START Provided passage
You can declare multiple locals blocks in a module and they are all merged together, so it is common to group related locals into separate blocks. Within a single block, ordering does not matter — Terraform resolves dependencies between locals automatically through its dependency graph.

Referencing locals

You read a local with the local. prefix (singular local, even though the block is locals). References are valid anywhere an expression is allowed: resource arguments, outputs, other locals, and string interpolation.

resource "aws_instance" "app" {
  ami           = var.ami_id
  instance_type = local.is_prod ? "m6i.large" : "t3.micro"

  tags = merge(local.common_tags, {
    Name = "${local.name_prefix}-app"
  })
}

resource "aws_s3_bucket" "assets" {
  bucket = "${local.name_prefix}-assets"
  tags   = local.common_tags
}

Here the common_tags map is defined once and applied to every resource via merge, and the naming convention lives in a single name_prefix. Change the convention once and every resource follows.

DRYing up repeated values

The clearest win for locals is eliminating duplication. Without them, a common tag set or a derived name gets copied into every resource, and the copies drift apart over time. Compare the two approaches:

locals {
  tags = {
    Team        = "platform"
END Provided passage
Tasks to carry out
1. Decide whether each statement agrees with the Terraform locals text. Answer yes or no for each, and quote the deciding words exactly.
(a) Locals within a single block must be declared in dependency order.
(b) A local is read with the singular prefix local., not locals.
(c) Locals may be referenced in outputs.
2. Write the next part of the Terraform locals text, picking up where it stops.
START Given data
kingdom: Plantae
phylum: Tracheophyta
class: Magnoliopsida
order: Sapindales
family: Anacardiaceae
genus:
END Given data
Answers
1.
(a) No: "Within a single block, ordering does not matter — Terraform resolves dependencies between locals automatically through its dependency graph."
(b) Yes: "You read a local with the local. prefix (singular local, even though the block is locals)."
(c) Yes: "References are valid anywhere an expression is allowed: resource arguments, outputs, other locals, and string interpolation."

2.
    Environment = var.environment
    CostCenter  = "eng-1042"
  }
}

resource "aws_dynamodb_table" "sessions" {
  name         = "${var.environment}-sessions"
  billing_mode = "PAY_PER_REQUEST"
  hash_key     = "id"

  attribute {
    name = "id"
    type = "S"
  }

  tags = local.tags
}

resource "aws_sqs_queue" "events" {
  name = "${var.environment}-events"
  tags = local.tags
}

If the cost center changes, you edit one line instead of hunting through the whole module.

Tip: Locals are evaluated lazily and only when referenced, so an unused local costs nothing. But a local that is never referenced is dead code — prune it, since terraform validate will not warn you about it.

Locals versus variables

Locals and variables look similar but solve opposite problems. Use this table to decide which you need:

AspectInput variable (var.)Local value (local.)
Set byThe module’s callerThe module itself
OverridableYes — CLI, .tfvars, env varsNo — fixed by the expression
Typical useParameters / configuration knobsDerived or repeated computed values
Can reference resourcesNoYes
Has a type / validationYesNo (inferred from the expression)

A useful rule of thumb: if you want someone to be able to change the value when they call your module, make it a variable. If the value is something you derive from those inputs, make it a local.

variable "environment" {
  type        = string
  description = "Deployment environment name."
}

locals {
  # Derived from the input — not something a caller should override directly.
  retention_days = var.environment == "production" ? 90 : 7
}

resource "aws_cloudwatch_log_group" "app" {
  name              = "/app/${var.environment}"
  retention_in_days = local.retention_days
}

Inspecting locals

Locals do not appear in plan output on their own, but you can surface a computed local through an output or evaluate it interactively with terraform console.

echo 'local.name_prefix' | terraform console

Output:

"acme-production"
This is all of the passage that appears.